Challenge #3: Classroom management has always been a struggle for me, and I thought I'd finally come to grips with it a few years ago when I was teaching in California.  Teaching without a classroom makes me feel less valid.  I can't control my space, I'm always puffing from one place to another frantically trying to set things up.  I lose authority this way.  I don't have a solution for this one.  It's just an interesting observation.  I do my best, I try to pretend, but without feeling like I own my space I also don't feel as in command of my students (not that I want to command them- gently trick them into doing what I want without them noticing?)

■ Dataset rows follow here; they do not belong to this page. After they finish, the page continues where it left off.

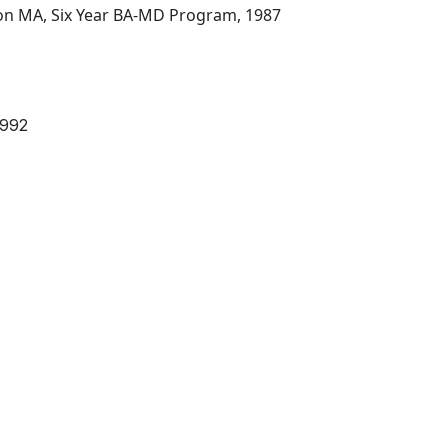
ton MA, Six Year BA-MD Program, 1987
1992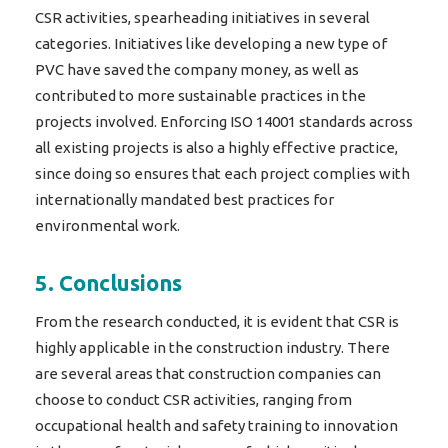
CSR activities, spearheading initiatives in several
categories. Initiatives like developing a new type of
PVC have saved the company money, as well as
contributed to more sustainable practices in the
projects involved. Enforcing ISO 14001 standards across
all existing projects is also a highly effective practice,
since doing so ensures that each project complies with
internationally mandated best practices for
environmental work.
5. Conclusions
From the research conducted, it is evident that CSR is
highly applicable in the construction industry. There
are several areas that construction companies can
choose to conduct CSR activities, ranging from
occupational health and safety training to innovation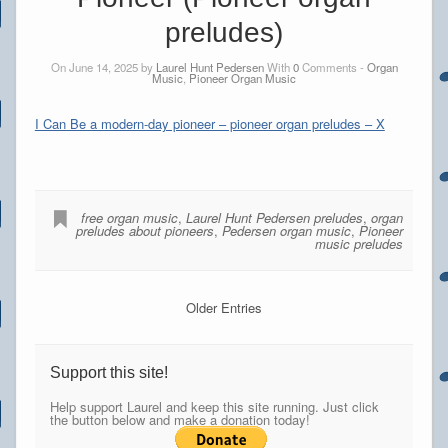
preludes)
On June 14, 2025 by
Laurel Hunt Pedersen
With
0
Comments -
Organ
Music
,
Pioneer Organ Music
I Can Be a modern-day pioneer – pioneer organ preludes – X
free organ music
,
Laurel Hunt Pedersen preludes
,
organ
preludes about pioneers
,
Pedersen organ music
,
Pioneer
music preludes
Older Entries
Support this site!
Help support Laurel and keep this site running. Just click
the button below and make a donation today!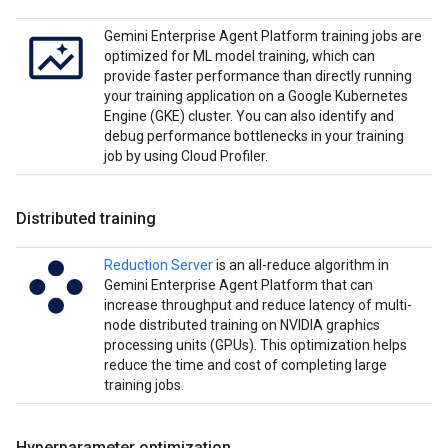
Gemini Enterprise Agent Platform training jobs are
optimized for ML model training, which can
provide faster performance than directly running
your training application on a Google Kubernetes
Engine (GKE) cluster. You can also identify and
debug performance bottlenecks in your training
job by using Cloud Profiler.
Distributed training
Reduction Server
is an all-reduce algorithm in
Gemini Enterprise Agent Platform that can
increase throughput and reduce latency of multi-
node distributed training on NVIDIA graphics
processing units (GPUs). This optimization helps
reduce the time and cost of completing large
training jobs.
Hyperparameter optimization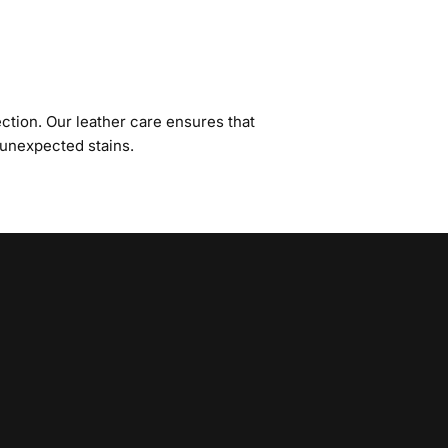
ction. Our leather care ensures that
 unexpected stains.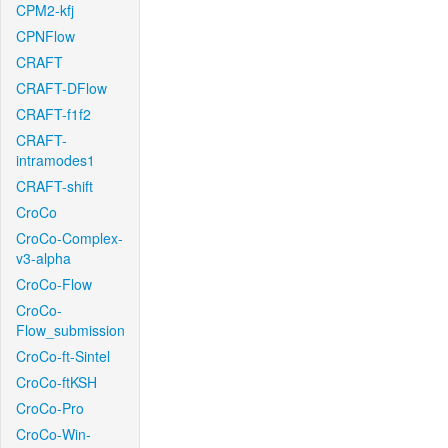
CPM2-kfj
CPNFlow
CRAFT
CRAFT-DFlow
CRAFT-f1f2
CRAFT-
intramodes1
CRAFT-shift
CroCo
CroCo-Complex-
v3-alpha
CroCo-Flow
CroCo-
Flow_submission
CroCo-ft-Sintel
CroCo-ftKSH
CroCo-Pro
CroCo-Win-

I'm definitely not as good a teacher when I have to teach this way.  But I'm pleased with the grading system and I'm really enjoying the ethical conversations we're having about how to use answer keys responsibly.  Students have so many resources at their fingers, but don't know how to properly use them.  Even with the answer key sitting in front of him a student today couldn't scan through his paper and compare it to the key.  He kept skipping around or missing details.  There are so many hidden executive functioning skills/deficiencies that are revealed when kids have to grade their own work.

Friday, September 1, 2017

I'm Back! Again?

So two years ago I posted an "I'm back" post.  But I hadn't actually started teaching again so I had nothing to say.  Now I'm really back.  Back to teaching and hopefully, back to blogging.  I want to spend this first post reflecting on why I stopped blogging in the first place because I think it speaks to some of the issues our students struggle with.

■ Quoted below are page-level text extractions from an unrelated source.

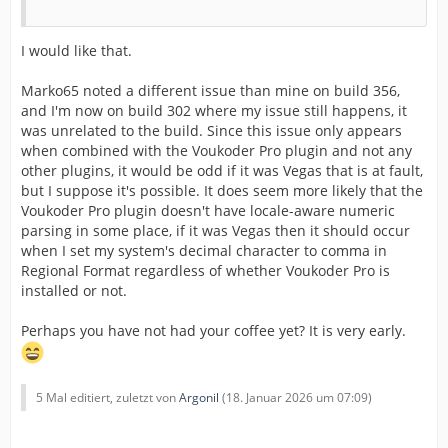
I would like that.
Marko65 noted a different issue than mine on build 356,
and I'm now on build 302 where my issue still happens, it
was unrelated to the build. Since this issue only appears
when combined with the Voukoder Pro plugin and not any
other plugins, it would be odd if it was Vegas that is at fault,
but I suppose it's possible. It does seem more likely that the
Voukoder Pro plugin doesn't have locale-aware numeric
parsing in some place, if it was Vegas then it should occur
when I set my system's decimal character to comma in
Regional Format regardless of whether Voukoder Pro is
installed or not.
Perhaps you have not had your coffee yet? It is very early.
5 Mal editiert, zuletzt von
Argonil
(
18. Januar 2026 um 07:09
)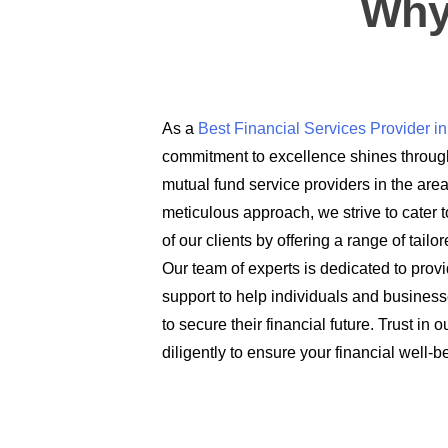
Why
As a
Best Financial Services Provider 
commitment to excellence shines through
mutual fund service providers in the are
meticulous approach, we strive to cater t
of our clients by offering a range of tail
Our team of experts is dedicated to prov
support to help individuals and busines
to secure their financial future. Trust in
diligently to ensure your financial well-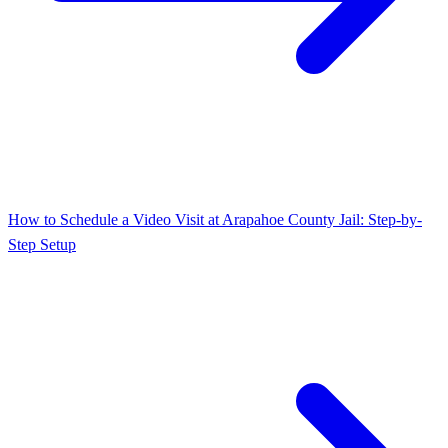
How to Schedule a Video Visit at Arapahoe County Jail: Step-by-
Step Setup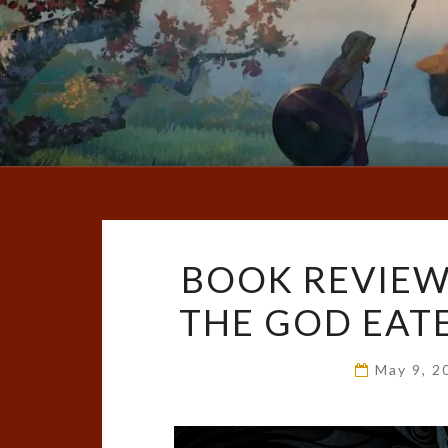
BOOK REVIEW
THE GOD EATER
May 9, 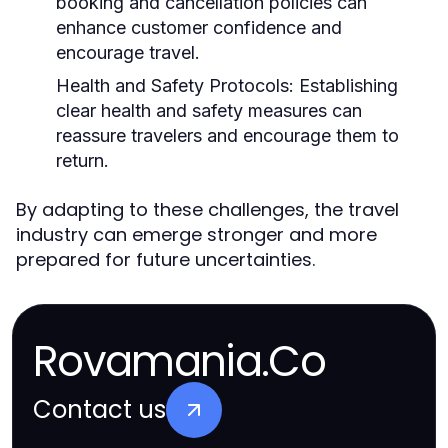
booking and cancellation policies can
enhance customer confidence and
encourage travel.
Health and Safety Protocols:
Establishing
clear health and safety measures can
reassure travelers and encourage them to
return.
By adapting to these challenges, the travel
industry can emerge stronger and more
prepared for future uncertainties.
Rovamania.Co
Contact us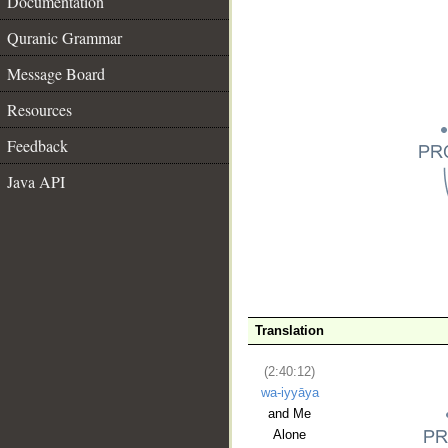
Documentation
Quranic Grammar
Message Board
Resources
Feedback
Java API
__
Translation
(2:40:12)
wa-iyyāya
and Me
Alone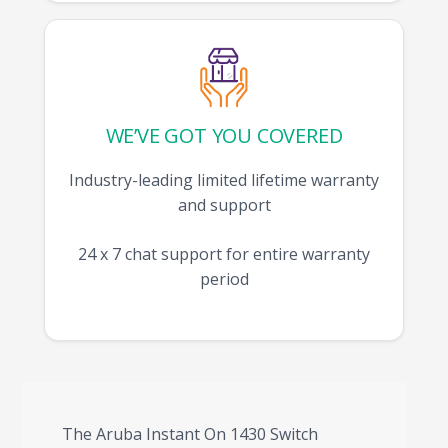
WE’VE GOT YOU COVERED
Industry-leading limited lifetime warranty
and support
24 x 7 chat support for entire warranty
period
The Aruba Instant On 1430 Switch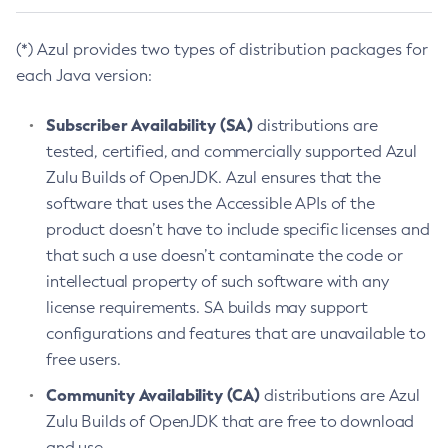
(*) Azul provides two types of distribution packages for
each Java version:
Subscriber Availability (SA)
distributions are
tested, certified, and commercially supported Azul
Zulu Builds of OpenJDK. Azul ensures that the
software that uses the Accessible APIs of the
product doesn’t have to include specific licenses and
that such a use doesn’t contaminate the code or
intellectual property of such software with any
license requirements. SA builds may support
configurations and features that are unavailable to
free users.
Community Availability (CA)
distributions are Azul
Zulu Builds of OpenJDK that are free to download
and use.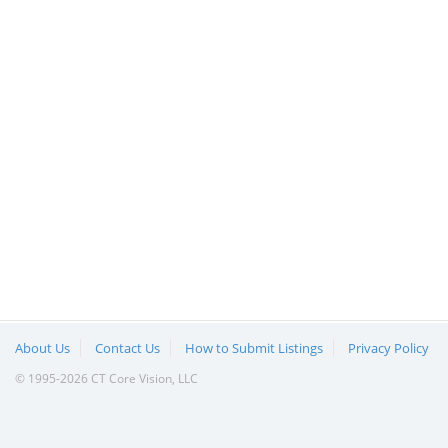
About Us
Contact Us
How to Submit Listings
Privacy Policy
© 1995-2026 CT Core Vision, LLC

First, I stopped following teacher blogs.  The good ideas have been so helpful and so inspiring, but every good idea I didn't have the chance to use made me feel bad, every boring lesson that I didn't spice up made me feel bad, and then all those good ideas made me feel bad about my own paltry ones.  So then I stopped posting my own blogs.

It's so silly to fall into that comparison trap.  To think that because there are so many amazing things happening out there, so many things that I could never have dreamed of, that means my ideas are worthless.  That I have nothing to contribute.  But that's also not what blogging is about.  It's not an arena where the best ideas have to pin the good or mediocre ideas down and hold them down for a count of 10.  I did feel like I was "losing" at some game and I'd never be smart enough to win.

I've felt this way about math too.  I often didn't have the insight fast enough, or wasn't able to chug the numbers competently enough to shine in class.  I always thought my contributions were worth less than other peoples'.  It took me until grad school to realize that the people speaking up in class often were wrong, or were bsing, or were questioning.  They weren't better at math than me, they were better at participating in a mathematical community than I was.  My math partner who talked a lot of jargon and had a deeper pool of knowledge than I did often missed the key insights our proofs needed and I usually saw them.  I was quieter about it, and more tentative.  But I could see them.  I fight this crippling insecurity every day.  I know where it came from- a string of sexist math teachers and an older brother incredibly gifted at math- I don't know how to conquer it other than being very aware of it and fighting against it.

So I'm fighting now by resuming this blog.  And I'm going to spend some time thinking about how to get my students to fight too because I know that a lot of them also feel like they're losing the game.  They can't collect enough points, or see the ideas fast enough, or be smart enough.  There are so many ways to help all students feel valued, but at the same time they're constantly inundated with messages about achievement that are divorced from real learning and from the real contributions they can make to their mathematical community.  It's not about winning, it's about participation and I want to figure out how to weave this message into every aspect of my classroom culture.  That's my mission for this return to teaching and this return to blogging.  Wish me luck!